Repository files navigation

Pipeline For update iTAK Databse

A. Parse protein and CDS sequence ID:

 $parse_protein_id.pl

	SeqID before parse: >g18373.t1|PACid:27562759
	SeqID after parse : >g18373.t1

 *Important*
 After that, please add Rice and Arabidopsis output to your folder for making clusters. 
 For some species, using PACid is better than using original transcript ID

B. Create a list for plant peptide and CDS sequences. The format of the list is like below:

 Each line include five columns, they are:
	A: folder for species (rice)
	B: monocotyledon / dicotyledon / non-angiosperms
	C: Name of plant species

 The protein, CDS and other files are named according to A: folder for species
	A: CDS sequence				-- rice_cds
	B: protein				-- rice_pep
	C: representive protein			-- rice_rep_pep (optional)
	D: protein & transcirpt & gene file	-- rice_trans_gene
	E: gene position file			-- rice_gene_position (optional)
	F: chr Size file			-- rice_chrSize (optional)
	G: block file				-- rice_block (optional)
	H: Other block file			-- rice_other_block (optional)

 Example:
	A: publishedPlantGenome/rice  
	B: monocotyledon     
	C: Rice   

	Below info do not have order
	A: publishedPlantGenome/rice/rice_cds
	B: publishedPlantGenome/rice/rice_pep
	C: publishedPlantGenome/rice/rice_rep_pep
	D: publishedPlantGenome/rice/rice_trans_gene
	E: publishedPlantGenome/rice/rice_gene_position	
	F: publishedPlantGenome/rice/rice_chrSize
	G: publishedPlantGenome/rice/rice_block
	H: publishedPlantGenome/rice/rice_other_block
	* other in H should be name of other species

 Each line of protein & transcirpt & gene file include three columns:
	A: protein ID
	B: transcript ID
	C: gene ID

 Each line of gene position file:
	A: chrID
	B: start
	C: end
	E: strand
	F: geneID/mRNA

 Each line of chr Size file
	A: chrID
	B: chrName
	C: length
	D: color

C. run iTAK.

 Command or make a bash for each specie:
 		$perl /path/iTAK.pl -i apple_pep

 Input:
 		The peptide sequence

 Output:
 		Each plant species will generates one output folder in publishedPlantGenome folder, and each folder will have 6 files:
	apple_pep_pkaln : alignment of protein kinase  
	apple_pep_pkcat : assign each gene to different PK families
	apple_pep_pkseq : protein kinase sequences
	apple_pep_tf_align : alignment of transcription factor
	apple_pep_tf_family : assign each gene to TF families
	apple_pep_tf_seq : TF sequences

D. generate file for updating iTAK database

 $perl itak_DB_update.pl  list

 Input:
 The list created in step 1. 

 Output:
 The output includes files that categorized to five parts (folders) for iTAK databases.
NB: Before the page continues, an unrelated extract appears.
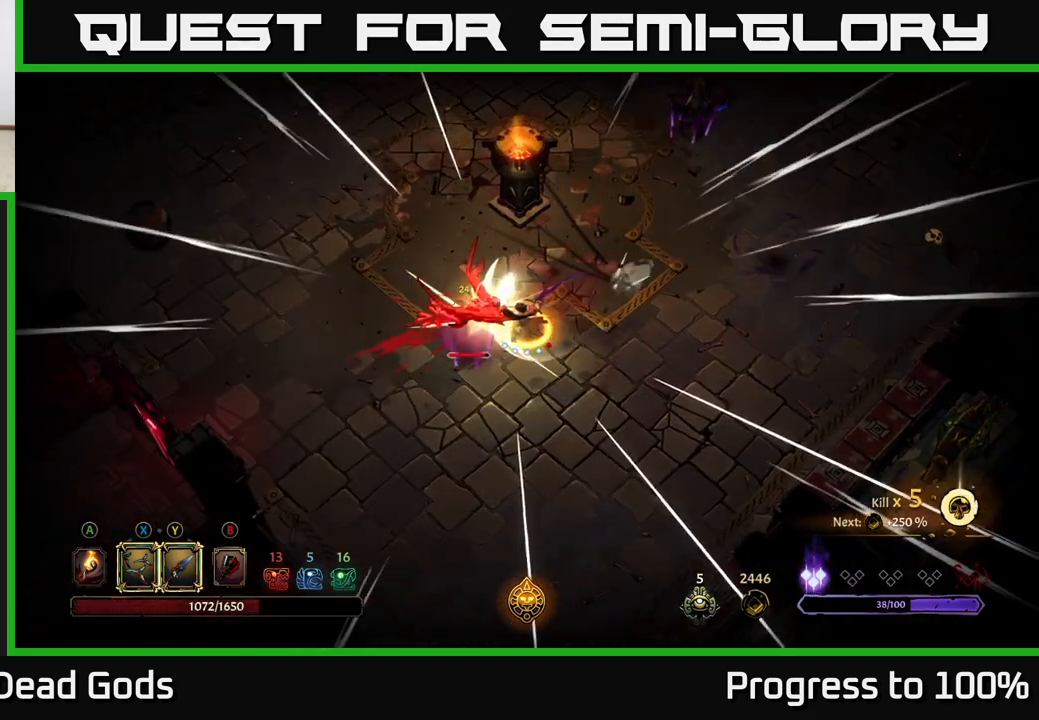
{"buttons": [], "left_stick": "left", "right_stick": "center", "events": [[183, "left_stick", "center"], [450, "left_stick", "left"]]}
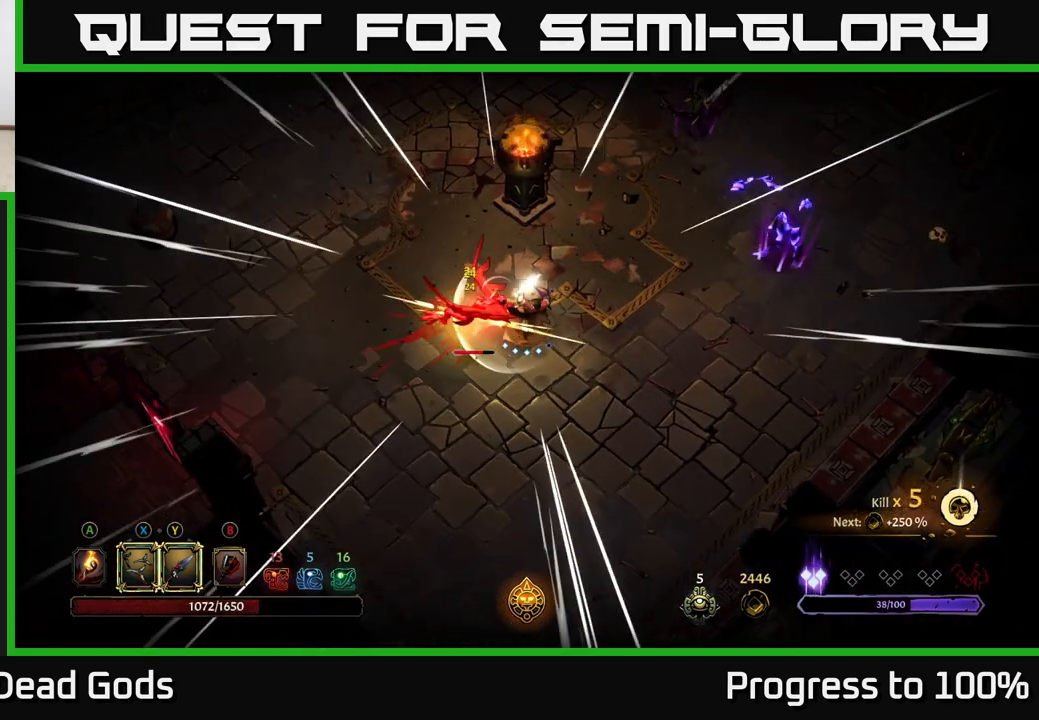
{"buttons": [], "left_stick": "left", "right_stick": "center", "events": [[200, "X", "down"], [367, "X", "up"]]}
 1. for_database -- include files that need to imported to mysql database
      
	category
	family_summary  
	protein_domain_table  
	protein_family_table  
	gene_table
	*protein_annotation (generated at step 5)

 2. for_download -- include files that could be download from the iTAK website

	All_PKs_list
	All_PKs_protein
	All_TFs_TRs_nucleotide
	All_PKs_nucleotide
	All_TFs_TRs_list
	All_TFs_TRs_protein

	protein_kinases [folder]
	transcription_factors_and_transcriptional_regulators [folder]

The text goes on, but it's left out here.